[Items drawn from a data source]
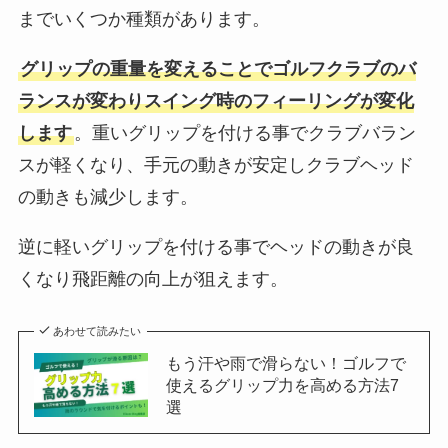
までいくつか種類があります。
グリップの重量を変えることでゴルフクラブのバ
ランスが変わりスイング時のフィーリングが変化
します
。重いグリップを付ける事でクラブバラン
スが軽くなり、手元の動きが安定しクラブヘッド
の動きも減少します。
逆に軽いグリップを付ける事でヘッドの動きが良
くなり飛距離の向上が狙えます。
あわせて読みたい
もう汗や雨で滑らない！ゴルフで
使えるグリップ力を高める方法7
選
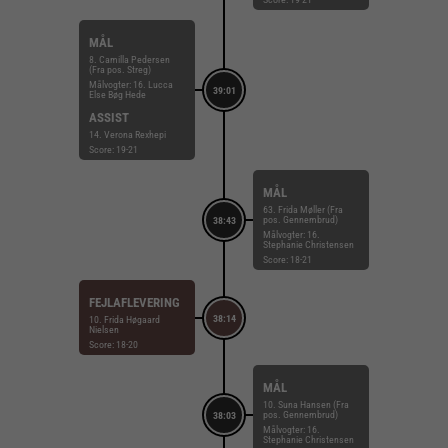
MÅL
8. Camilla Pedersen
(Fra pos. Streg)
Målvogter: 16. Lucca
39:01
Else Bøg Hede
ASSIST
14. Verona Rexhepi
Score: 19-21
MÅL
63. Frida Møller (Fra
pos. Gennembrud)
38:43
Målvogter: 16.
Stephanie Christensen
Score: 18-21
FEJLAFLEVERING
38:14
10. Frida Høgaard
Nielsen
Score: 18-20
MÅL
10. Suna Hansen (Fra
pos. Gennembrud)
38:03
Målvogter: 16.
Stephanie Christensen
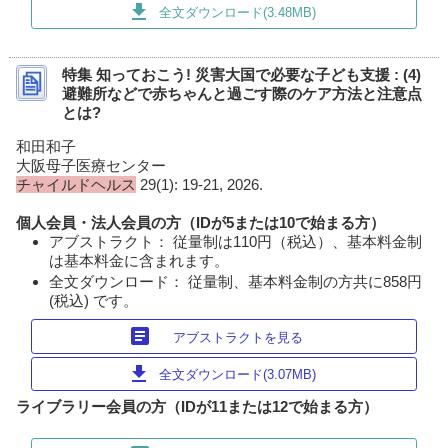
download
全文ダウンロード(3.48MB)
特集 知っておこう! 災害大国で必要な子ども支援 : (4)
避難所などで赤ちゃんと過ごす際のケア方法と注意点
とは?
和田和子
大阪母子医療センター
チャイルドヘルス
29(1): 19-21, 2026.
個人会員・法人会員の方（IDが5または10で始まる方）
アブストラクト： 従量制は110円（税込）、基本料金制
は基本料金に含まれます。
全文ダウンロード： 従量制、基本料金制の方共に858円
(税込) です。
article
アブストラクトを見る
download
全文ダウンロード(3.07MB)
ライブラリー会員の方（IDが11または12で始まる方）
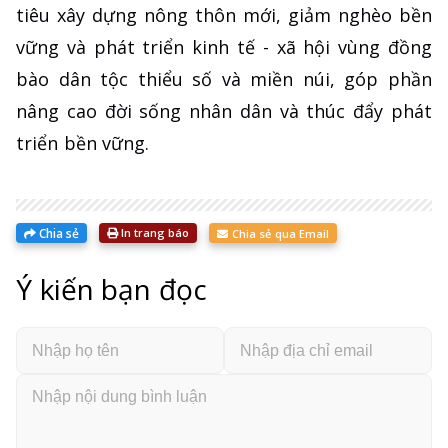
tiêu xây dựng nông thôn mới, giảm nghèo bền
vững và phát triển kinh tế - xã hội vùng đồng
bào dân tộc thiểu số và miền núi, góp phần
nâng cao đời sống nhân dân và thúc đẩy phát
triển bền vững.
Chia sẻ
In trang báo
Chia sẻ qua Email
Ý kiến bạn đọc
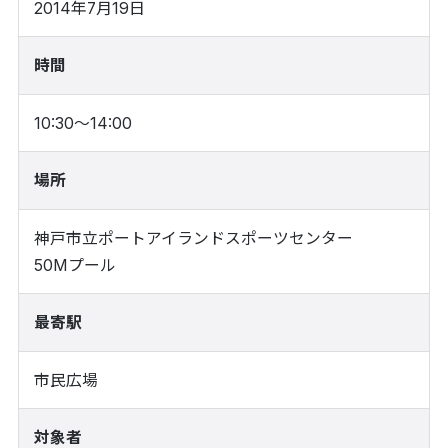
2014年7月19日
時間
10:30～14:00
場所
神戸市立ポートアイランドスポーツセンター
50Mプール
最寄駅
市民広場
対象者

--

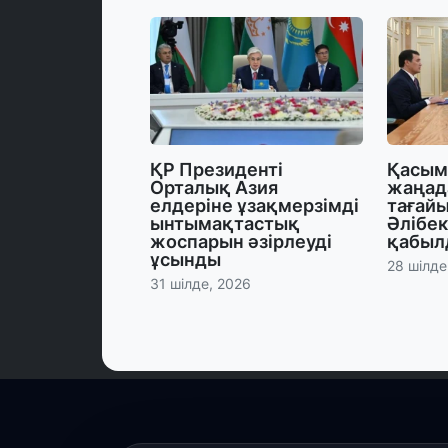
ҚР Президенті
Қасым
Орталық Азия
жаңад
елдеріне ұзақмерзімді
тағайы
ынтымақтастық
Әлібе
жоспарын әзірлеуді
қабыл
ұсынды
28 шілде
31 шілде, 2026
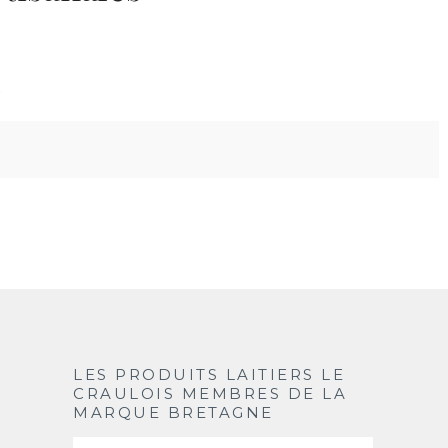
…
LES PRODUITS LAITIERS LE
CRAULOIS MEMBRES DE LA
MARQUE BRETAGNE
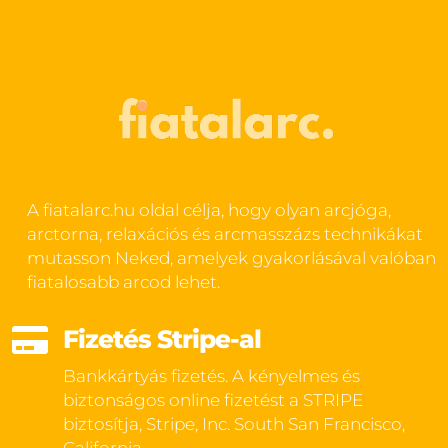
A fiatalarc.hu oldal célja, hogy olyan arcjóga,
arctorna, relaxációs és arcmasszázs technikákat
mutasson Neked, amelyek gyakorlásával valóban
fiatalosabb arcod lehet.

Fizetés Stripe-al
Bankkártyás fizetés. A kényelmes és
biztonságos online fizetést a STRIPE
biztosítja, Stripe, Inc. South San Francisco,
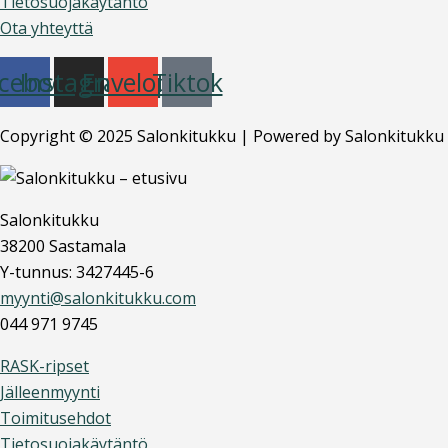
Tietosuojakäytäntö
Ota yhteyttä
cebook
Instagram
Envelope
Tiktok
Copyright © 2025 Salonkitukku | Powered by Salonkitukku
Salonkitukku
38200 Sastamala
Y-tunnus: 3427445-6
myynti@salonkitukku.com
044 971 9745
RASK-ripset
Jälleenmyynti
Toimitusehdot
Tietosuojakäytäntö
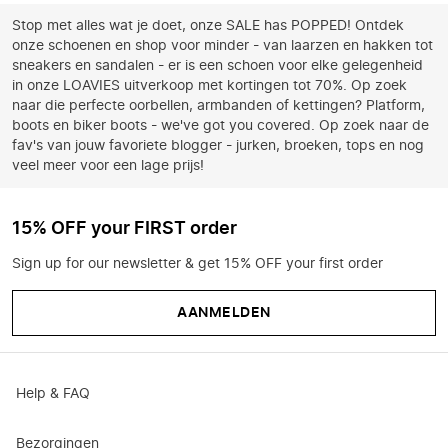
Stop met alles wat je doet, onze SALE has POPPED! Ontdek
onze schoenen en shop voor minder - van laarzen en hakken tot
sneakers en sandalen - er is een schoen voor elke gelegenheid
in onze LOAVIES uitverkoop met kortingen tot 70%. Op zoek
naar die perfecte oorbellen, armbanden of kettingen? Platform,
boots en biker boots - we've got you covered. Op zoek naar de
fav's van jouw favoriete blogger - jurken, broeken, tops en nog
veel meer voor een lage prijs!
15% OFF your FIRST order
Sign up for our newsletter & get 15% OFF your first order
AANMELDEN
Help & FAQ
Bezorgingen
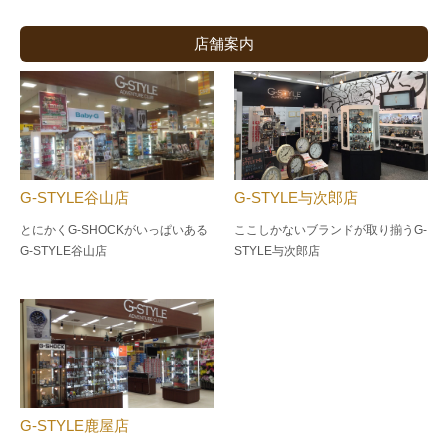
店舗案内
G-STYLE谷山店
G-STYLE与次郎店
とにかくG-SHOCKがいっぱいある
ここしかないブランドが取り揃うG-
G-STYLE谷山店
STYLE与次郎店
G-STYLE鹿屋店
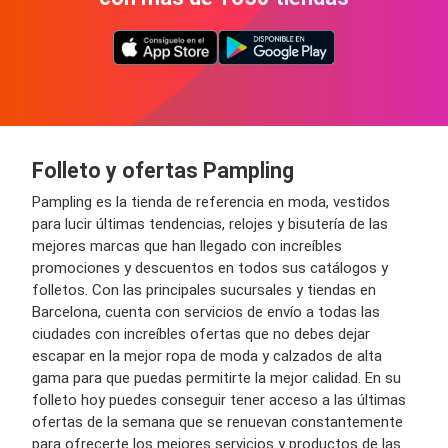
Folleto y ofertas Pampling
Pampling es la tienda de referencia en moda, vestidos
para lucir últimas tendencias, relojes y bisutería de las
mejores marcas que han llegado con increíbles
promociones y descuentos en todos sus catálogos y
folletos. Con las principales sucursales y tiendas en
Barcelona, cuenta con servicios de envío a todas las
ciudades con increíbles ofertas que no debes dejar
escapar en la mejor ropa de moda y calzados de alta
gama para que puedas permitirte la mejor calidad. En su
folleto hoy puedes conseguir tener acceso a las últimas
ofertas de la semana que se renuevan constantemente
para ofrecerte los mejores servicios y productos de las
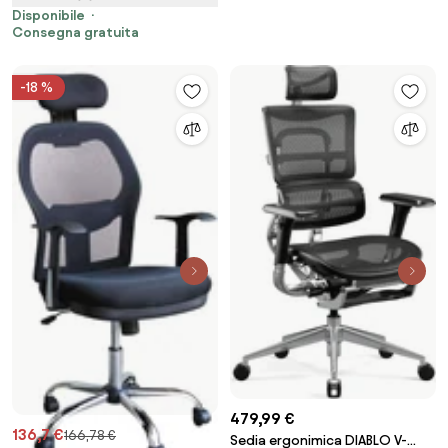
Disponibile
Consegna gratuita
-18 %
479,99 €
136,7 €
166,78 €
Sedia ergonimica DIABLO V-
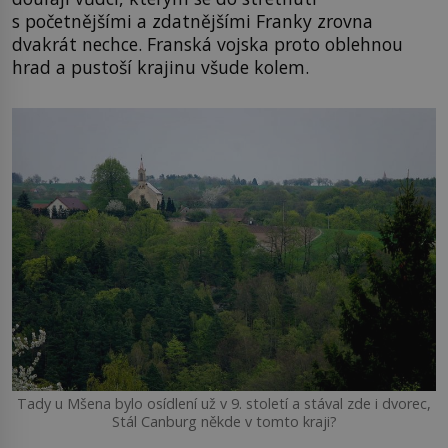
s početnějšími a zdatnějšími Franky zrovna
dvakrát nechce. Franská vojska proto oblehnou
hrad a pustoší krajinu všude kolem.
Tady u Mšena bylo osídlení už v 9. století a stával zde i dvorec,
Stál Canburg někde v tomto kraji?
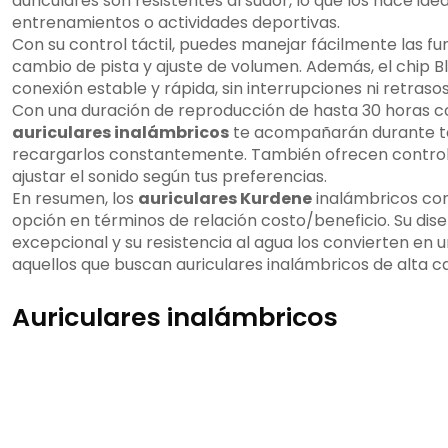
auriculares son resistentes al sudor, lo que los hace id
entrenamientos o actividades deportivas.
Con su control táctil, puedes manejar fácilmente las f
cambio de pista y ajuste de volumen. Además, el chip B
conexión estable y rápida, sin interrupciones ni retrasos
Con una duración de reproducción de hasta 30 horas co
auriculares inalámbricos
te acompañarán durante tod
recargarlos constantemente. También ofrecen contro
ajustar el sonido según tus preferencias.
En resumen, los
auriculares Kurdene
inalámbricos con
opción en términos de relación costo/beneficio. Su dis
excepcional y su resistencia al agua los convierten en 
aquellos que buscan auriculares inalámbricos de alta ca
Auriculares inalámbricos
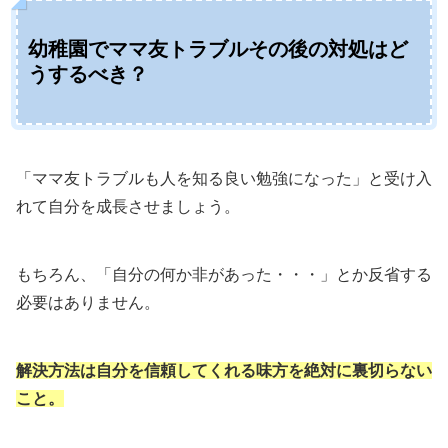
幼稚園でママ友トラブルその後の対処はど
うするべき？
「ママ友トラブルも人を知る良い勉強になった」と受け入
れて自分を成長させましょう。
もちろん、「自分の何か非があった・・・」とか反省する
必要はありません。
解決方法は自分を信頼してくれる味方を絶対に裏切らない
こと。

==

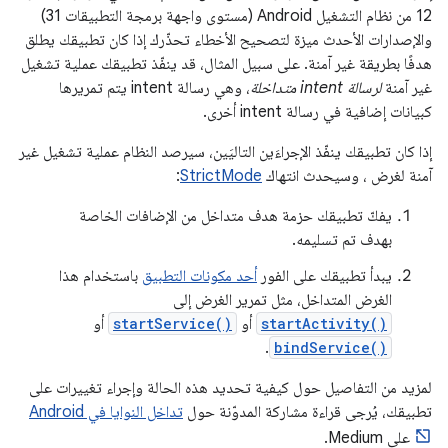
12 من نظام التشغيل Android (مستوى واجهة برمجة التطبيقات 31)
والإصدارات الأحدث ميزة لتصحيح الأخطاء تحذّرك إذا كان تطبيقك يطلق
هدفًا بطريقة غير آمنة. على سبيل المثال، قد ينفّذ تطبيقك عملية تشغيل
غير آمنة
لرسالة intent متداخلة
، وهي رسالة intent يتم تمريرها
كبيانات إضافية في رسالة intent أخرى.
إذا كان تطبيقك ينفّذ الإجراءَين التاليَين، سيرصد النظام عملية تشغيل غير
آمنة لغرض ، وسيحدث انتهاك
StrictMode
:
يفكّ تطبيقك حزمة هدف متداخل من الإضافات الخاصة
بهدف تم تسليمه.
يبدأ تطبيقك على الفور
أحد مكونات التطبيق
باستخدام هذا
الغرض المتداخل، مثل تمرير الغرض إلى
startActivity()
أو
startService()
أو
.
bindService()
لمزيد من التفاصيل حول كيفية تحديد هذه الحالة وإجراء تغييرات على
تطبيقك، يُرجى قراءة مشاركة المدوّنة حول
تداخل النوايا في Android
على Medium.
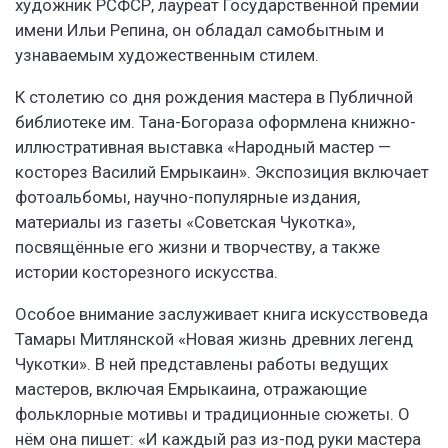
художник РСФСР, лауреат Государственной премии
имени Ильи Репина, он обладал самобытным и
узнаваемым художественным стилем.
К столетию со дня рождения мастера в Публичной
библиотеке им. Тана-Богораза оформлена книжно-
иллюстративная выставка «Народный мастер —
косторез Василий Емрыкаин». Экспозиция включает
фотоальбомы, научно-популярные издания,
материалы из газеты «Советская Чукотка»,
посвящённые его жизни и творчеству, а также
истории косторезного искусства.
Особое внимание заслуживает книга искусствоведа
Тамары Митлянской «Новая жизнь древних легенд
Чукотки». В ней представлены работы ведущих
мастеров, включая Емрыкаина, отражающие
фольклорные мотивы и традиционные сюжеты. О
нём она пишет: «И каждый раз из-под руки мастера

[WHAT THE EXERCISE ASKS] Copy the lines above word for word, from the line containing "ҚР Президенті" up to and including the line containing "MARQUE BRETAGNE". Leave out the pictures.

[EXERCISE ANSWER]
ҚР Президенті
Қасым
Орталық Азия
жаңад
елдеріне ұзақмерзімді
тағайы
ынтымақтастық
Әлібе
жоспарын әзірлеуді
қабыл
ұсынды
28 шілде
31 шілде, 2026
…
LES PRODUITS LAITIERS LE
CRAULOIS MEMBRES DE LA
MARQUE BRETAGNE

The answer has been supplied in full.